Task brief: Your answer must be an exact copy of the entries, containing no images.

== Extracted material ==

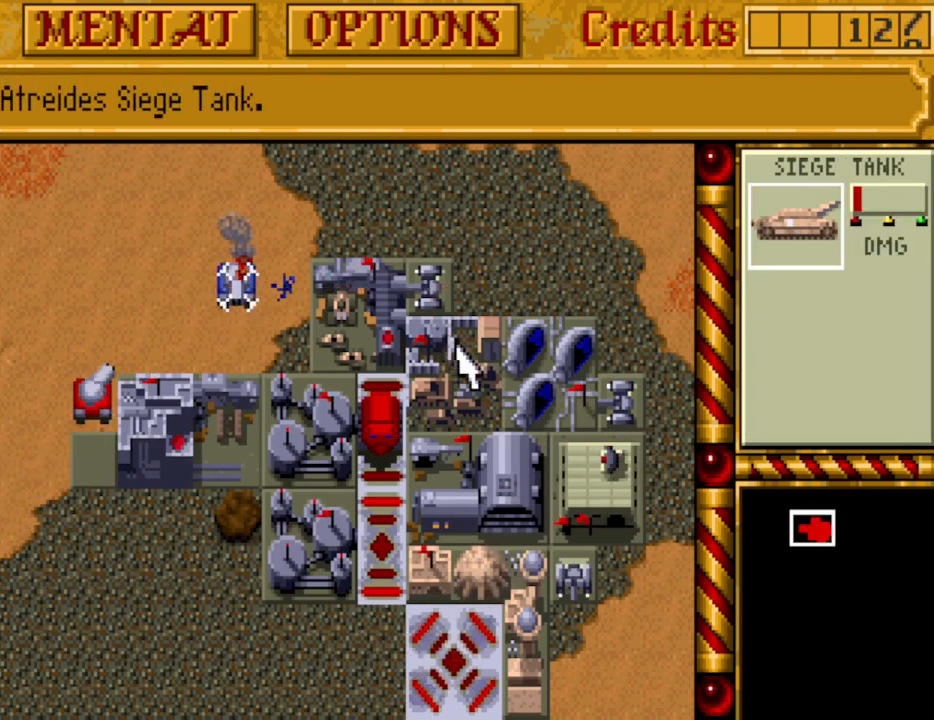
Gameplay with keyboard and mouse; each line is a JSON object with the keys held at the frame after it. "events" lists presses ("down") and releases ("up") of "a", "alt", "ctrl", "d", "down", "escape", "f1", "f10", "f11", "f12", "f2", "f3", "f4", "f5", "f6", "f7", "f8", "f9", "left", "right", "s", "shift", "space", "up" and "w" between this image and that frame as [ms after this image, input, new state], when the widget could be followed in between. No other keys are recorded. Mouse buttons are not recorded. Not read: mouse_move.
{"keys": ["left"], "events": [[483, "left", "down"]]}
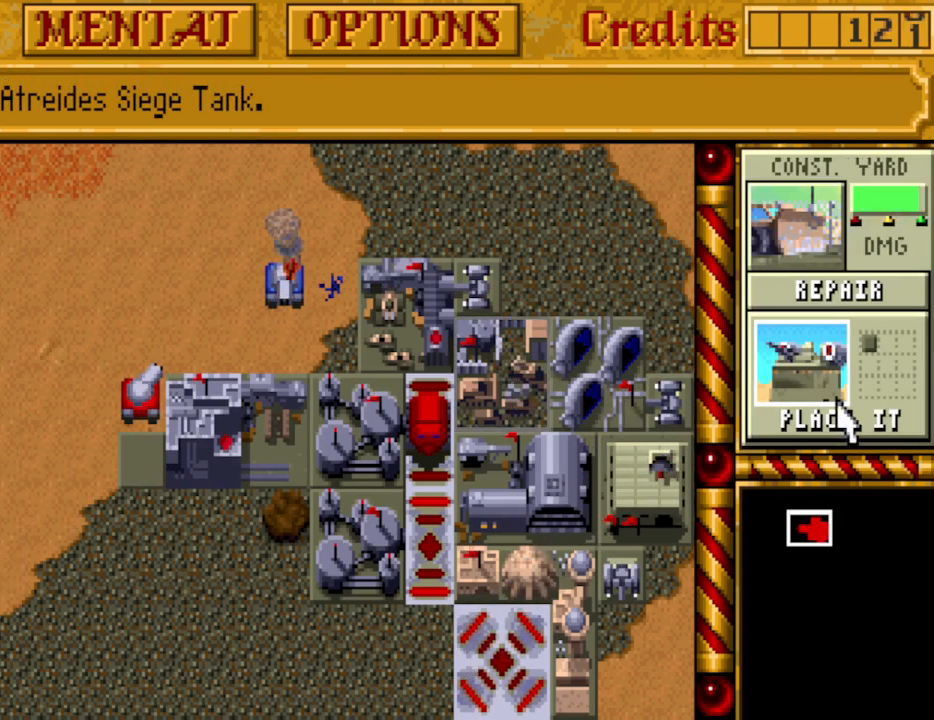
{"keys": [], "events": [[83, "left", "up"]]}
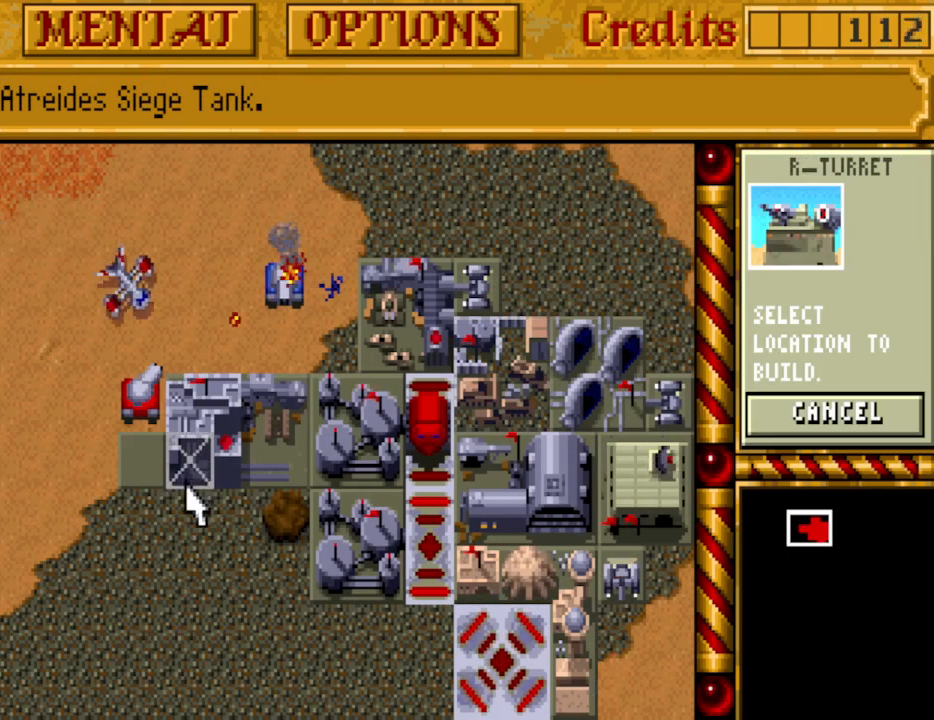
{"keys": [], "events": []}
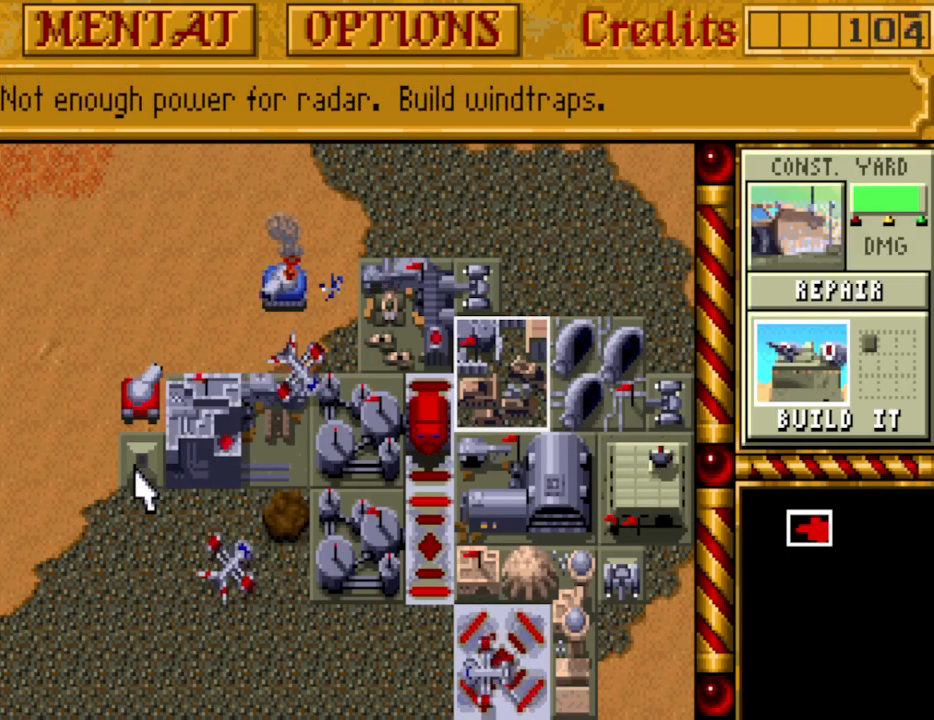
{"keys": [], "events": []}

===

Exercise solution:
Gameplay with keyboard and mouse; each line is a JSON object with the keys held at the frame after it. "events" lists presses ("down") and releases ("up") of "a", "alt", "ctrl", "d", "down", "escape", "f1", "f10", "f11", "f12", "f2", "f3", "f4", "f5", "f6", "f7", "f8", "f9", "left", "right", "s", "shift", "space", "up" and "w" between this image and that frame as [ms after this image, input, new state], when the widget could be followed in between. No other keys are recorded. Mouse buttons are not recorded. Not read: mouse_move.
{"keys": ["left"], "events": [[483, "left", "down"]]}
{"keys": [], "events": [[83, "left", "up"]]}
{"keys": [], "events": []}
{"keys": [], "events": []}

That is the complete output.